According to George Polya “A great discovery solves a great problem but there is a grain of discovery in the solution of any problem. Your problem may be modest; but if it challenges your curiosity and brings into play your inventive faculties, and if you solve it by your own means, you may experience the tension and enjoy the triumph of discovery.” In this post I will share my two such experiences.
A Trigonometric Problem
In class IX I studied trigonometry in physics course. It appealed me so much. I solved the chapter on trigonometry in mathematics course in class X on my own. In class XI I again studied trigonometry. I had got issued a book on trigonometry from local library. In it there was a problem from a mathematical journal titled “33 year old problem.” Now it would be more than 60 years. After the final exams I solved the problem. It is depicted in the figure.
Suppose road AB and BC are 10 km long. The angle between them is a right angle. Assume that a motor cyclist travels at a same constant speed. If he travels from point D to B directly, he takes 30 minutes. If he travels from point D to C and then B, he takes 35 minutes. If he travels from point D to A and then B, he takes 40 minutes. Find the speed of the motor cyclist.
I solved the problem using half angle formulas. It took about 4 pages. The numbers involved were so big that I have to do them by hand as they were beyond the scope of the calculator. In the end I found two answers. One was proved to be extraneous solution. The answer was between 38 and 39 km/h. I put up this question as a challenge to my class during my BE Avionics. No one solved it.
A Perpetual Calendar
During my teen years a cousin of mine showed me a shorter version of a year calendar. The main theme of the calendar was that if we ignore the number of days in a month then there are seven possible months. At left days from 1 to 31 were written with the gap of 7 days. On right side the seven combination of the days of the week were written. Above them corresponding months were written. For example in non leap year the months of September and December will start on same day. Same holds true for months of February, March and November. For leap year the months after February are off by one day and the combination of months is bit different. Alternately we can offset January and February.

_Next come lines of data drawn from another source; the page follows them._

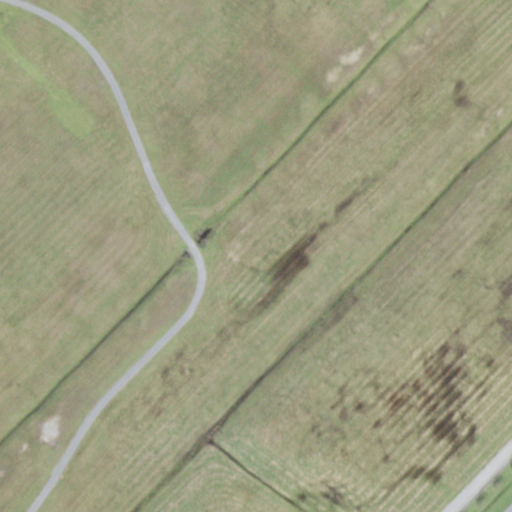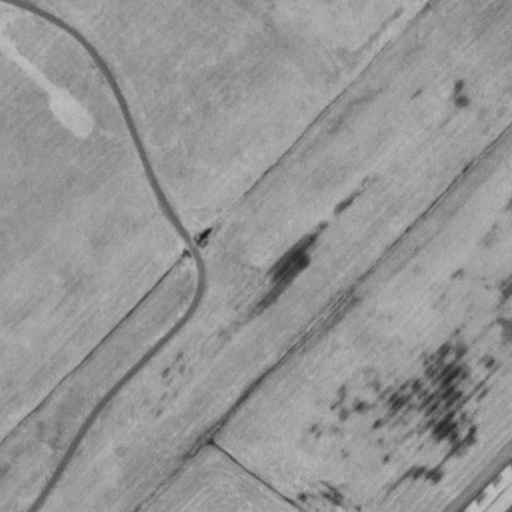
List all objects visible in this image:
road: (196, 252)
airport: (256, 256)
road: (479, 478)
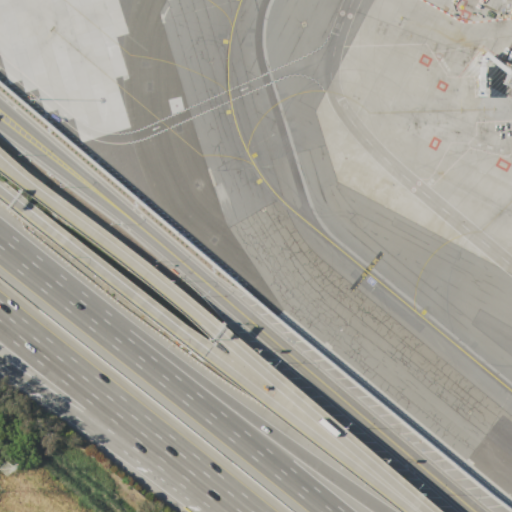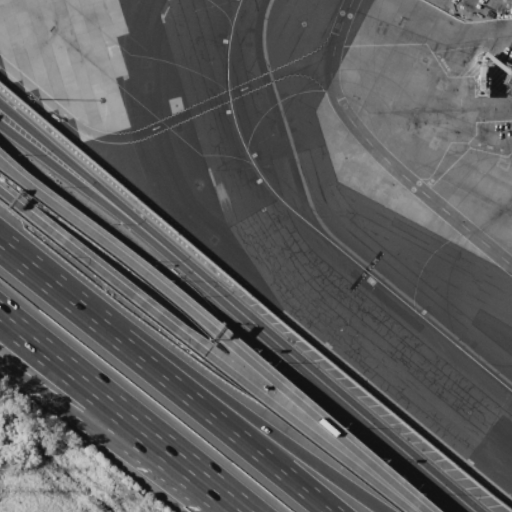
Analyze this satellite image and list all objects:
airport apron: (73, 55)
airport terminal: (507, 76)
building: (507, 76)
airport apron: (428, 118)
road: (156, 125)
road: (378, 154)
road: (8, 168)
road: (8, 169)
airport: (316, 175)
road: (14, 203)
road: (110, 203)
airport taxiway: (312, 227)
road: (219, 338)
road: (218, 363)
road: (193, 374)
road: (165, 378)
road: (346, 403)
road: (122, 414)
road: (109, 439)
power tower: (8, 465)
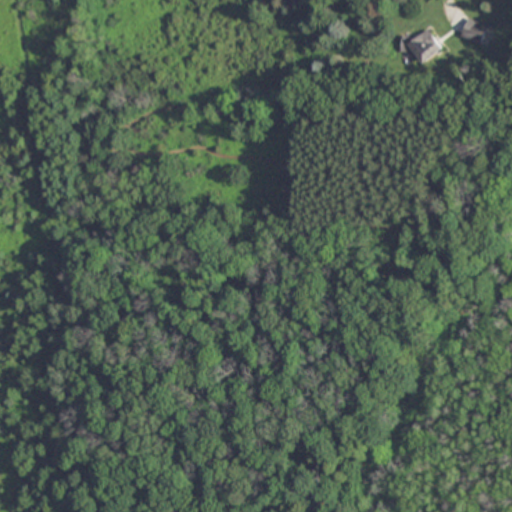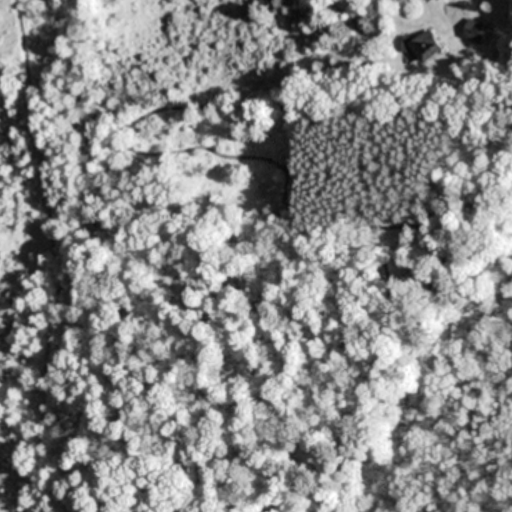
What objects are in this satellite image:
building: (477, 30)
building: (426, 46)
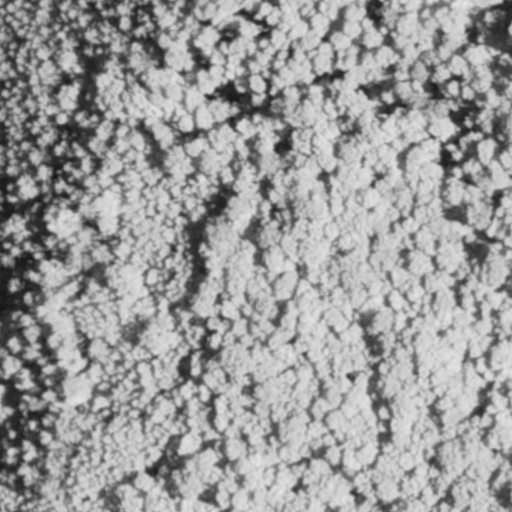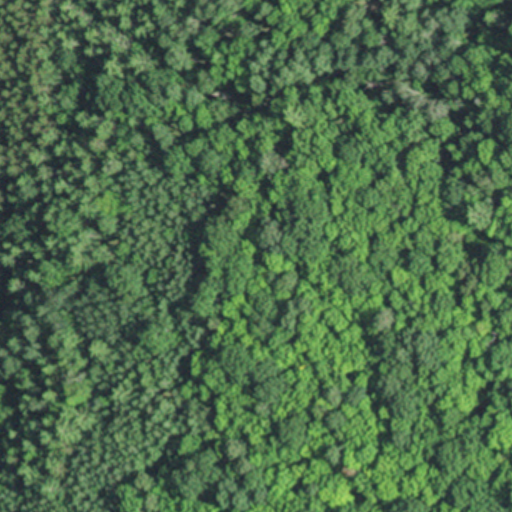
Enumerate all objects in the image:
road: (308, 86)
road: (269, 263)
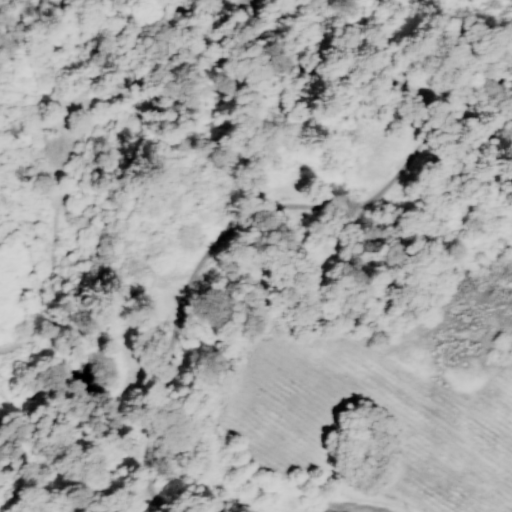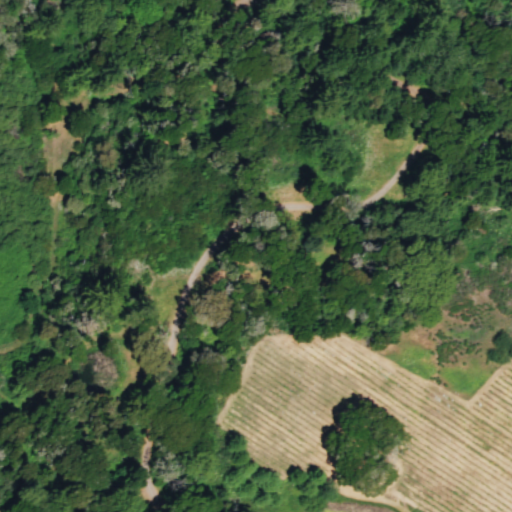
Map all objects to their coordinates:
road: (4, 508)
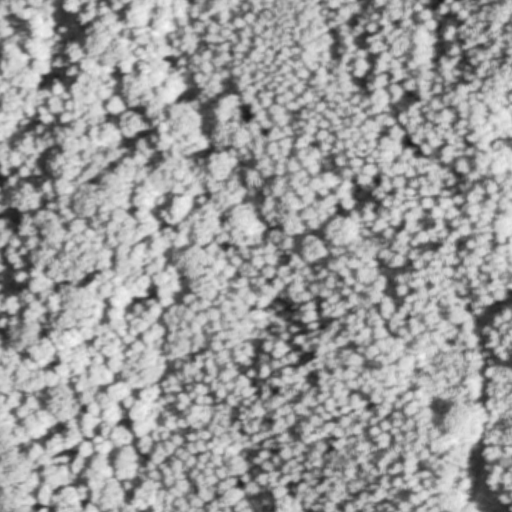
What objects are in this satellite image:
road: (484, 403)
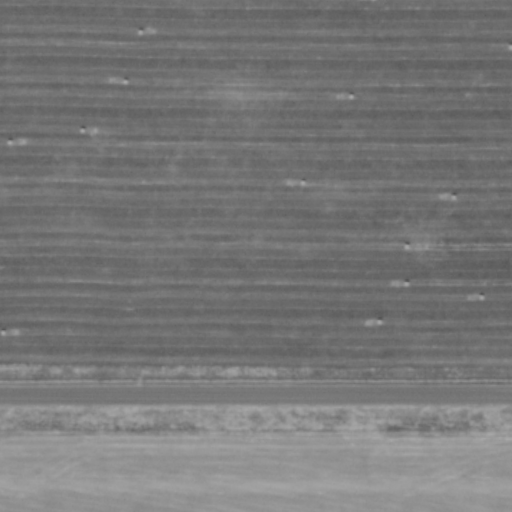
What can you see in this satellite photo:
road: (256, 393)
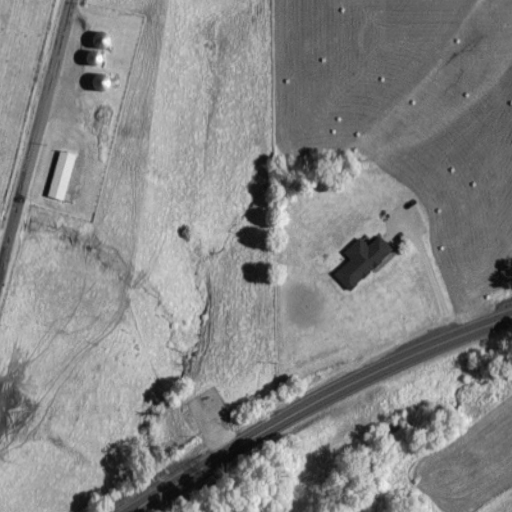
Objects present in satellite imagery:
building: (103, 37)
road: (35, 136)
building: (63, 173)
building: (364, 258)
road: (425, 280)
road: (315, 401)
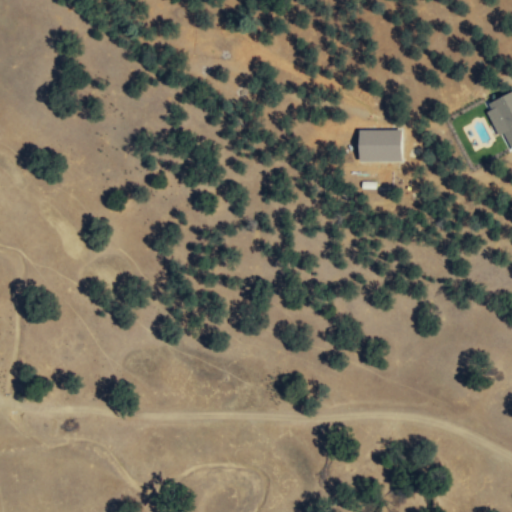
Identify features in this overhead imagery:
building: (501, 115)
building: (375, 144)
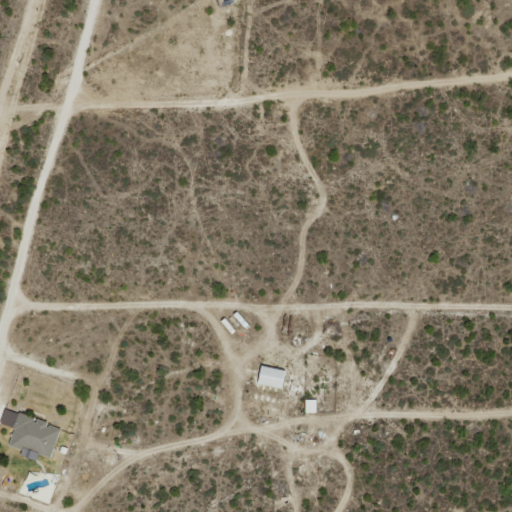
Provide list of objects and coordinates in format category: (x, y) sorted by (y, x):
road: (45, 165)
road: (259, 306)
building: (269, 376)
building: (308, 405)
building: (29, 434)
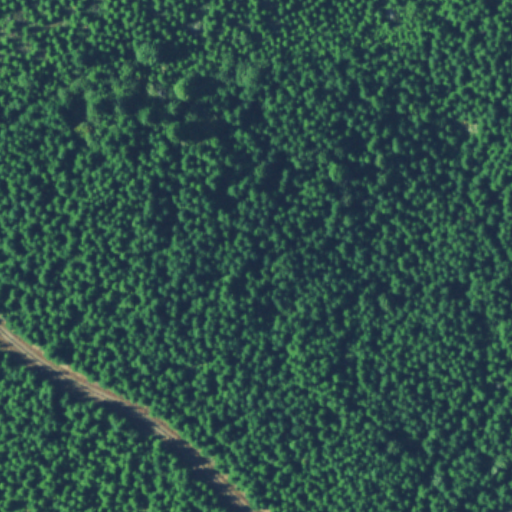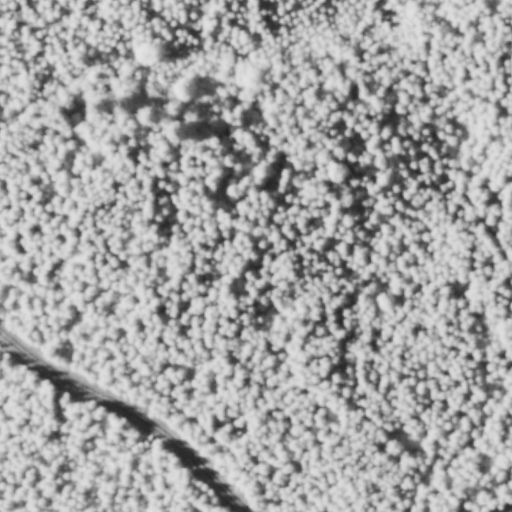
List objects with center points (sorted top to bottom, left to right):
road: (240, 457)
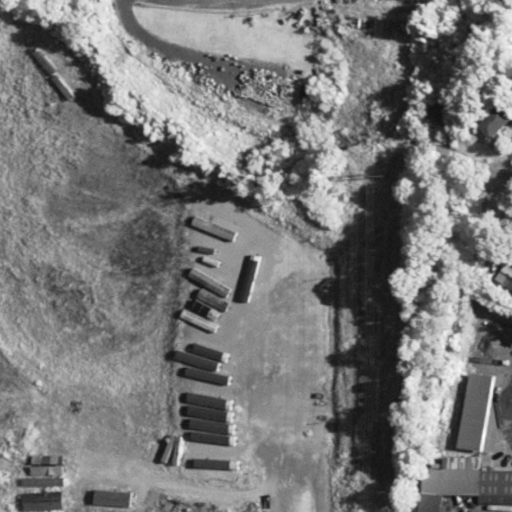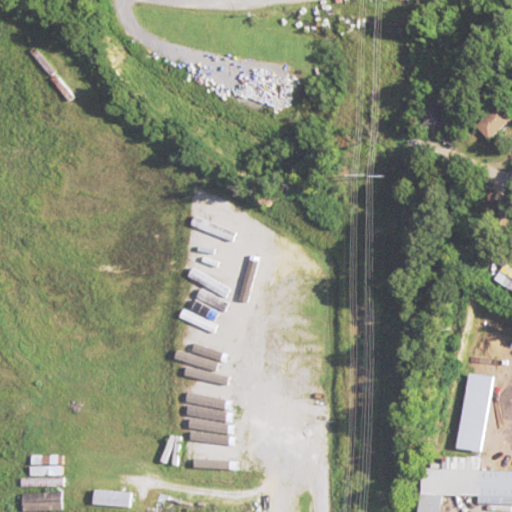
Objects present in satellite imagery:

For years, today on 20 April is Friday. Next year 20 April 2013 will be on Saturday. The 20 April 2014 will be on Sunday and that on 2015 will be on Monday. But 20 April 2016 will be on Wednesday as February 2016 will be of 29 days. In all there are 14 possible calendars. Seven for leap years and seven for non leap years. For centuries I thought that there will be 7 possible scenarios. I was wrong.
The criteria for leap year for century year is divisibility by 400. For example 2000 was a leap year and 1900 was not although it is divisible by 4 but not by 400. My father brought a perpetual calendar that was in sheet of paper. I observed that there are 4 possible centuries not 7 due to the above mentioned criteria. I made my own perpetual calendar. In it two dials were rotated according to some rules to determine the calendar of a month. It was done by all my own imagination.
During 2009, I became convinced that the world would end in 2012. I tore both the solution to the trigonometric problem and the perpetual calendar. If I had time and energy I may recreate the calendar in future.